FIGURE 1.

A purified CB1 receptor, specifically labeled with a bimane fluorophore at site 6.34 on TM6, can still bind agonist and antagonist. A, the structure of PDT-bimane. B, a model of CB1 showing the probe covalently attached at A342C (C6.34) on the cytoplasmic face of TM6. C, Coomassie Blue-stained SDS-PAGE gel (left) of purified minimal-cysteine construct mutant θ (which contains only Cys-257 and Cys-264). Ultraviolet irradiation of the same gel (right), before staining, shows that θ does not react with PDT-bimane unless it is first reduced with DTT, prior to labeling (note the bimane fluorescence in the DTT treated sample). This result provides direct chemical evidence that Cys-257 and Cys-264 are in a disulfide bond in CB1. D, left, a Coomassie Blue-stained SDS-PAGE gel showing that the immunopurified CB1 mutants θ and A342C/θ can be purified to homogeneity.
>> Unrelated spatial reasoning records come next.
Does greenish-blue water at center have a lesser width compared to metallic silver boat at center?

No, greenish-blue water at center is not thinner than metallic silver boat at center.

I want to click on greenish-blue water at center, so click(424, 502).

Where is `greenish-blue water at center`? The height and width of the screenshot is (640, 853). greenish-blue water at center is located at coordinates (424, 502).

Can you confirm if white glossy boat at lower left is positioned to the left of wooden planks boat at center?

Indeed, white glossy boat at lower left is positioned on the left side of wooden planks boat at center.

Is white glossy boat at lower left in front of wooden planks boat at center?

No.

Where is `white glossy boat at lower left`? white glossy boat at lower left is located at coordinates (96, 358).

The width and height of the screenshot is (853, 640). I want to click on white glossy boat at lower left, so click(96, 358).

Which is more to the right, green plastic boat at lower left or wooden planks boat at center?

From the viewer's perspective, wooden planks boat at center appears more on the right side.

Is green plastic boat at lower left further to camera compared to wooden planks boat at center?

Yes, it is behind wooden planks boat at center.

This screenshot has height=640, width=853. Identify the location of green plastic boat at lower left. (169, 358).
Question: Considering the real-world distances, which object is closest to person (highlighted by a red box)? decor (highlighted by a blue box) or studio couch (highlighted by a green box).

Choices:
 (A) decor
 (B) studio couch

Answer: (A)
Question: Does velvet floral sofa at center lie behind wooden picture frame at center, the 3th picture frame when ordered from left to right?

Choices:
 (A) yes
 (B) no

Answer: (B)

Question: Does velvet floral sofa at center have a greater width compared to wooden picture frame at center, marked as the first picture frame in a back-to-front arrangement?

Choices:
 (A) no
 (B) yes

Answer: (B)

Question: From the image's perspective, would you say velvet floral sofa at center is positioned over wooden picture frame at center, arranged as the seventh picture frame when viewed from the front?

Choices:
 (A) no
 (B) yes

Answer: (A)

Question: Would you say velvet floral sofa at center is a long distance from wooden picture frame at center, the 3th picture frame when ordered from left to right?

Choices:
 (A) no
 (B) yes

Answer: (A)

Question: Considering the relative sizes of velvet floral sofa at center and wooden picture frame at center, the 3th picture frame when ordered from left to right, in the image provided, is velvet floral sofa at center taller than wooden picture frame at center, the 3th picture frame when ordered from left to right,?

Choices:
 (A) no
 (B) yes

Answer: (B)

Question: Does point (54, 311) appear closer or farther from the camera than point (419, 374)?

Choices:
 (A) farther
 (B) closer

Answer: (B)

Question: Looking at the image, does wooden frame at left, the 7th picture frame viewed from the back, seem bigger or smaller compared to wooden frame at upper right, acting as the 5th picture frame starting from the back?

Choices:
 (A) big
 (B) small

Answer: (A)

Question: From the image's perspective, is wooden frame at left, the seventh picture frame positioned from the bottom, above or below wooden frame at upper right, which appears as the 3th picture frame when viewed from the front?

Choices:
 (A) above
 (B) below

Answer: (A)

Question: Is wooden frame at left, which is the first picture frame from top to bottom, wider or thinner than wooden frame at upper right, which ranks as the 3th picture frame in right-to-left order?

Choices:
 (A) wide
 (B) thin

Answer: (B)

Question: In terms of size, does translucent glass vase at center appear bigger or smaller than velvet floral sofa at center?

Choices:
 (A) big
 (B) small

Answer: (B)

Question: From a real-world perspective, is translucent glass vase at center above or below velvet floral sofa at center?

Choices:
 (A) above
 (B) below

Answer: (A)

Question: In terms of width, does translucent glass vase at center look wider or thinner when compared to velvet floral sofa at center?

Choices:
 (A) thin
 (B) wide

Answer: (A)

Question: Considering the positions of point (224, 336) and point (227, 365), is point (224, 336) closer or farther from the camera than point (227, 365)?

Right, in-gel fluorescence of the same gel before Coomassie Blue staining shows only that the A342C/θ mutant exhibits fluorescence, indicating that the bimane is uniquely and specifically covalently attached at A342C in TM6. E and F, the same purified, detergent-solubilized, bimane-labeled A342C/θ from D is functional, as indicated by its ability to bind antagonist, SR141716A (SR) (E), and agonist, CP55940 (CP) (F), in solution. Further details are provided under “Experimental Procedures.” Error bars indicate range.